#### GIVEN INFORMATION ####

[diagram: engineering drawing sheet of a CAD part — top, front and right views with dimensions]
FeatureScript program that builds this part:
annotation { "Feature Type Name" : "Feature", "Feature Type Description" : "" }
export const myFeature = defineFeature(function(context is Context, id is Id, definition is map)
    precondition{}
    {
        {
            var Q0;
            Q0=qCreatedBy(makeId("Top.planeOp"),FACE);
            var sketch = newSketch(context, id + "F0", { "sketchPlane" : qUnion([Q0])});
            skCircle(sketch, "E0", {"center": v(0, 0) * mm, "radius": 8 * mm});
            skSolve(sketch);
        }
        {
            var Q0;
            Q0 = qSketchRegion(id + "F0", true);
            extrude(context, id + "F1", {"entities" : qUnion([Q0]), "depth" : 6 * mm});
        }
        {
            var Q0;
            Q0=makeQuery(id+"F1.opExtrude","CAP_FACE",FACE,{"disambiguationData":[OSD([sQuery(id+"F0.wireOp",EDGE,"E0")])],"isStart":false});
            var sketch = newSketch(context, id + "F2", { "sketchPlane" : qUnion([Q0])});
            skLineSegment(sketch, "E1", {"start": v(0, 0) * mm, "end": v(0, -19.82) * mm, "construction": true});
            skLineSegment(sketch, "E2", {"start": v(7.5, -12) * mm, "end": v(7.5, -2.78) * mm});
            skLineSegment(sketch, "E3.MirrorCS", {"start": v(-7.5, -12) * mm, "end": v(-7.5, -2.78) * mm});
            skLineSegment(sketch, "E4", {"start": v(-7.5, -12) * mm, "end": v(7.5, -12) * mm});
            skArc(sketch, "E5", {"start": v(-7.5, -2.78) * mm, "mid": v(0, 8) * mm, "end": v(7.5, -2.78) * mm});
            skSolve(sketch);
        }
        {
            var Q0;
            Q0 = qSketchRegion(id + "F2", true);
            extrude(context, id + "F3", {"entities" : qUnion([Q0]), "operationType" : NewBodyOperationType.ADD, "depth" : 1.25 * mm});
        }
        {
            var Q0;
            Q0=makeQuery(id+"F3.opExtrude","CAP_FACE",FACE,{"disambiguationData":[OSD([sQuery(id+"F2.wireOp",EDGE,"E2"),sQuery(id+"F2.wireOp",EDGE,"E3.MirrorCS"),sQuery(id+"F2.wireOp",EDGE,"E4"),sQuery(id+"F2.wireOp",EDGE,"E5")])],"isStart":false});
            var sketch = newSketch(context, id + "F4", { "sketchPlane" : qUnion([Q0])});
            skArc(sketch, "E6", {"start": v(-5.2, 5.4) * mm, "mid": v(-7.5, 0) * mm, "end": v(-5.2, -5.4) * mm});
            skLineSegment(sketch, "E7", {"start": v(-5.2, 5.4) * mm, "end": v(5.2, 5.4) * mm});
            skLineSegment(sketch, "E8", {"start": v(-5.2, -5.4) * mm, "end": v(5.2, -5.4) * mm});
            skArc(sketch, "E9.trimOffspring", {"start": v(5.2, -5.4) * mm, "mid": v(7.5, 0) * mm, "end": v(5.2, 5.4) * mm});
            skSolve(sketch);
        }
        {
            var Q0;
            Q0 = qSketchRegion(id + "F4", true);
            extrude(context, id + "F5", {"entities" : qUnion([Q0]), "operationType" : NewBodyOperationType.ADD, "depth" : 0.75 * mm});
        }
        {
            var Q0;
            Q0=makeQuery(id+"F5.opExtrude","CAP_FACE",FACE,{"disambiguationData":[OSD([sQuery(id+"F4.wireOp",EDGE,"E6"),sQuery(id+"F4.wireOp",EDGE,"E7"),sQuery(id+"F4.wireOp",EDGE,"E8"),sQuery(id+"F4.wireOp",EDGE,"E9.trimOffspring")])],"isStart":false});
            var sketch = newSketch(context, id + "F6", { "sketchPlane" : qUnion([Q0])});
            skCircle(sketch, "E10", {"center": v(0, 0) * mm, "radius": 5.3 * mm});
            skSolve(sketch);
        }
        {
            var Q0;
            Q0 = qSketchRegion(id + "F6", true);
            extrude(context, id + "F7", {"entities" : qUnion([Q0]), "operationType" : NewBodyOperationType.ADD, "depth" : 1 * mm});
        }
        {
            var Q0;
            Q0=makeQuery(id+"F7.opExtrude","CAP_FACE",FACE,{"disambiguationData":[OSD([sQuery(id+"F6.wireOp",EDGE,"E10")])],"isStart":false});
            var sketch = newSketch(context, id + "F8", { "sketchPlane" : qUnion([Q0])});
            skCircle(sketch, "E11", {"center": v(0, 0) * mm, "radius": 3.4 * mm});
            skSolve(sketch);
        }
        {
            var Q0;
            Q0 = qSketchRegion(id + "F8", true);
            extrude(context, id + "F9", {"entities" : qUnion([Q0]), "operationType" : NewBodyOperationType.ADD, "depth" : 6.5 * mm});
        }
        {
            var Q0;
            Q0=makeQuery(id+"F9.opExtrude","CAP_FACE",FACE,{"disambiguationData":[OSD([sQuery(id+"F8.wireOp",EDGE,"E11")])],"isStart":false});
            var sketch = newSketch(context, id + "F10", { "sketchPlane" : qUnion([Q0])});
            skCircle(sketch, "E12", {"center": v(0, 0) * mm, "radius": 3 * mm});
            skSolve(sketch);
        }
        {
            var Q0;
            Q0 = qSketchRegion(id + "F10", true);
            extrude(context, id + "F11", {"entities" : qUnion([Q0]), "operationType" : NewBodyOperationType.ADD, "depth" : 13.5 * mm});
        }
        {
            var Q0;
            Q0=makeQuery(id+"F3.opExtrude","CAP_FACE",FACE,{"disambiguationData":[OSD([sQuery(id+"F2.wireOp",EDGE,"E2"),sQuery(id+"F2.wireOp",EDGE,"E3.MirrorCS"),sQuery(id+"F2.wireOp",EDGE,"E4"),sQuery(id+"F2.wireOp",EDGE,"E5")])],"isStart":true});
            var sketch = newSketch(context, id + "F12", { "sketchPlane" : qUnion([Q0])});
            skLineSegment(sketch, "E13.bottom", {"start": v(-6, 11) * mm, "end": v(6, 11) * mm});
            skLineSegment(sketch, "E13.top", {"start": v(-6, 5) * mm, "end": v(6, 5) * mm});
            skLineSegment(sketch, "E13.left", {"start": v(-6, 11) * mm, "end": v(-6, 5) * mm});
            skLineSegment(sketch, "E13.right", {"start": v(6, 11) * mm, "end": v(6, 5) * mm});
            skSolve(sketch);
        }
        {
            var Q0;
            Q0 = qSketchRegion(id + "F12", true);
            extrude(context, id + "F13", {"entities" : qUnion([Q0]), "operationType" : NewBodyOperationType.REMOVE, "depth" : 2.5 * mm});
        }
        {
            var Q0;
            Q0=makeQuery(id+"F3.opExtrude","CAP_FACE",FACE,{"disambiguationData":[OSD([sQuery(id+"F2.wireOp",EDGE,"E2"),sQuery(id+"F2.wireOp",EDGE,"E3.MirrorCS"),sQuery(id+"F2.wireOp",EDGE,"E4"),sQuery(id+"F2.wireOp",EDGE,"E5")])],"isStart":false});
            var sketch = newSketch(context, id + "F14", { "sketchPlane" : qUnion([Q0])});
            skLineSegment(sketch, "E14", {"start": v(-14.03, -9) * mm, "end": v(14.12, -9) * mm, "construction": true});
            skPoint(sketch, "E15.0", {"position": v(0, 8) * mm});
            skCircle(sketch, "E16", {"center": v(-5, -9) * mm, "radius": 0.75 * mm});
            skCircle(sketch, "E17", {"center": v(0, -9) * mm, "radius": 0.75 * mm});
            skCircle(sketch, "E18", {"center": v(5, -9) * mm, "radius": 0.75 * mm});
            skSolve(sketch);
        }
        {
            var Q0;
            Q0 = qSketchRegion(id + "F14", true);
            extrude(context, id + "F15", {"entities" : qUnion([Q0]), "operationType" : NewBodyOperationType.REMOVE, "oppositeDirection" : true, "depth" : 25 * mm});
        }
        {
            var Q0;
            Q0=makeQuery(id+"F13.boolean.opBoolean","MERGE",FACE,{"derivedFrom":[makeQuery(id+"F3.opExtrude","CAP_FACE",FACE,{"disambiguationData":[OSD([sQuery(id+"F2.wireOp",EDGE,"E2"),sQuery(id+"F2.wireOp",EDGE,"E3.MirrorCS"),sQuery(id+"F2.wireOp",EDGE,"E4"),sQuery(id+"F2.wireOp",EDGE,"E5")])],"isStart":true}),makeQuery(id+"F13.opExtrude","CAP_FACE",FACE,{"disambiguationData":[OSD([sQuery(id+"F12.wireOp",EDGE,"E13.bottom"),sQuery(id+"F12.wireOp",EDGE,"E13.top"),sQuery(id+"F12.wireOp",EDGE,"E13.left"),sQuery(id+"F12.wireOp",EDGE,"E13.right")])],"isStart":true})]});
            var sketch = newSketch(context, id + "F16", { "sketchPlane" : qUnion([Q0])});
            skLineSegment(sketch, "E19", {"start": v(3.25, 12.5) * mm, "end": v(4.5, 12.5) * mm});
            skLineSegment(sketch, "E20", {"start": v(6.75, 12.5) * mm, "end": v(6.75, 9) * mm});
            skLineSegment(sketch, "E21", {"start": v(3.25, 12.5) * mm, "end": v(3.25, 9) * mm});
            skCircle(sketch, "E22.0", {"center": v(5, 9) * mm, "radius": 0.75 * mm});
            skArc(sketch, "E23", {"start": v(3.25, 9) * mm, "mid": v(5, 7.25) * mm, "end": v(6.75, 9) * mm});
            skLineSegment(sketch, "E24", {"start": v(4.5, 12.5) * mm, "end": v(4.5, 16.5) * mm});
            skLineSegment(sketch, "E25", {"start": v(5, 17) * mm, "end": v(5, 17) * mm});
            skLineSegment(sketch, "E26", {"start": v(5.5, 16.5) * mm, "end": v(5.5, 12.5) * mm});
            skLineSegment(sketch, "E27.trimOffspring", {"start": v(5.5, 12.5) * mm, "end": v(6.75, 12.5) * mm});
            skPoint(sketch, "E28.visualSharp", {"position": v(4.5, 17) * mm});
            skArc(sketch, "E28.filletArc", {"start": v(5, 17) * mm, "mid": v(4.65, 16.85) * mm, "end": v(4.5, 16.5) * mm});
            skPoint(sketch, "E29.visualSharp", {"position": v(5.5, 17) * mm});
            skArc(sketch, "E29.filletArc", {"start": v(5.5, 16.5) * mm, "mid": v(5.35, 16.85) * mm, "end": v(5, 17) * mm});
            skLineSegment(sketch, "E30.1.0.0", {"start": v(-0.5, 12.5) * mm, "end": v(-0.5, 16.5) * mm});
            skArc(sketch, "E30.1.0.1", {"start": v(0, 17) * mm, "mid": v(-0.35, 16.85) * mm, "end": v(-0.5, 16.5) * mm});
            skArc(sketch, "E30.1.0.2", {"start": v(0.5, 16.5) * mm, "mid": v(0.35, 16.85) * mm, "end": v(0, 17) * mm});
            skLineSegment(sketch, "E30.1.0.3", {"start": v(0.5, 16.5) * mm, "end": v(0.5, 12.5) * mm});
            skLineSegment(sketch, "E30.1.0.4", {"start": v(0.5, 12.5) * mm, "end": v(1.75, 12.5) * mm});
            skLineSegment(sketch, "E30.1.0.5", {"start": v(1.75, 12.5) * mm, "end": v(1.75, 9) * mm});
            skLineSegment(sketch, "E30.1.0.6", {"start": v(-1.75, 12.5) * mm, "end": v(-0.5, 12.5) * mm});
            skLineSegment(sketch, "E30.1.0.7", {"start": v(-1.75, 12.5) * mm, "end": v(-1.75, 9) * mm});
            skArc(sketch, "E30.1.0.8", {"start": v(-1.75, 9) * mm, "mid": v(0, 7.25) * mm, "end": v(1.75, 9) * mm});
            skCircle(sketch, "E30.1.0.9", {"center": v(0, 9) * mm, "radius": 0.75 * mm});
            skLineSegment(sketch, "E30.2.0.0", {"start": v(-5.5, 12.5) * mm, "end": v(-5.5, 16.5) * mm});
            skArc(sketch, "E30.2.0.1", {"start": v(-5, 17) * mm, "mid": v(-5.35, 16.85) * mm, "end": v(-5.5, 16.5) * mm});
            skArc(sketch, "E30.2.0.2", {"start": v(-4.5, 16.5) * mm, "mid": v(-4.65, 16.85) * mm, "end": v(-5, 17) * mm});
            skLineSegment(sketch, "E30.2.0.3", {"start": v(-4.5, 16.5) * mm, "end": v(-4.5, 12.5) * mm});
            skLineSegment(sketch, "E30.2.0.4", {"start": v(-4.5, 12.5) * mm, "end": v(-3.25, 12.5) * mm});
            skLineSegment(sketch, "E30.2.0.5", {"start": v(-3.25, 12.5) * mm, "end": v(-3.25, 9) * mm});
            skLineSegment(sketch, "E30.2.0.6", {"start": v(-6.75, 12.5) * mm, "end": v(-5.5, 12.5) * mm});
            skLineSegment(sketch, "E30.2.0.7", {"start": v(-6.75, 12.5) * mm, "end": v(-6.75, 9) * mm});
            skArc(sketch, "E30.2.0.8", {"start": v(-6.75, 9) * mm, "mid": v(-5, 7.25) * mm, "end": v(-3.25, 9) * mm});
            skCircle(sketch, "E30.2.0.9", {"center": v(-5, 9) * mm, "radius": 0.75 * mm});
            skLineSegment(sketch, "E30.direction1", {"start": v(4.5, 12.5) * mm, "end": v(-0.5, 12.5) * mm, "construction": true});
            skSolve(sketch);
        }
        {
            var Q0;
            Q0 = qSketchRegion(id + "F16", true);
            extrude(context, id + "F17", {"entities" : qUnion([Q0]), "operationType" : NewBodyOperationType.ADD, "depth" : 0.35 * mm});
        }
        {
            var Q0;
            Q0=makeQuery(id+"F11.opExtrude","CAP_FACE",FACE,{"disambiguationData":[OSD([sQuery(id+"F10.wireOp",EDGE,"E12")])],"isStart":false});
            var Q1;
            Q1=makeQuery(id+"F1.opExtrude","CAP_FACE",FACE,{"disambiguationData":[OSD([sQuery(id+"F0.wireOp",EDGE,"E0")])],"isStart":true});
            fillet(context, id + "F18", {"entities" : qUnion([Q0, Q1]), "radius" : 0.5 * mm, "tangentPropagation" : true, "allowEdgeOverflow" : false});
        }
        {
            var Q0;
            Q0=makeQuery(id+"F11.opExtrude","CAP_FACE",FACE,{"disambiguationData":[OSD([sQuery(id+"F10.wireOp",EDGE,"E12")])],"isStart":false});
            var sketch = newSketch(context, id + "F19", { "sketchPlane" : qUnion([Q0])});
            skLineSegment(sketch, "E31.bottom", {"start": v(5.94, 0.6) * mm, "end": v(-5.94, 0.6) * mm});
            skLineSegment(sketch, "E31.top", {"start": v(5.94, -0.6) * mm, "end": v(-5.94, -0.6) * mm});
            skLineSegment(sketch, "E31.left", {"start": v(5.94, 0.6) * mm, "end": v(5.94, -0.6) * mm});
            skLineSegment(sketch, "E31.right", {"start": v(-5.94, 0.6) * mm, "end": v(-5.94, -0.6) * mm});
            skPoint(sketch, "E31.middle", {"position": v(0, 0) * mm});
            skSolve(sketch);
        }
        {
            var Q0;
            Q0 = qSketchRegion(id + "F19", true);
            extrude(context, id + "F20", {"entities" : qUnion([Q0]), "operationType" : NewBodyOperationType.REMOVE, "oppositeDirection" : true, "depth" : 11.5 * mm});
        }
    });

####

Copy out each line of the listing above that contains the string "visualSharp".

TASK RESULT:
            skPoint(sketch, "E28.visualSharp", {"position": v(4.5, 17) * mm});
            skPoint(sketch, "E29.visualSharp", {"position": v(5.5, 17) * mm});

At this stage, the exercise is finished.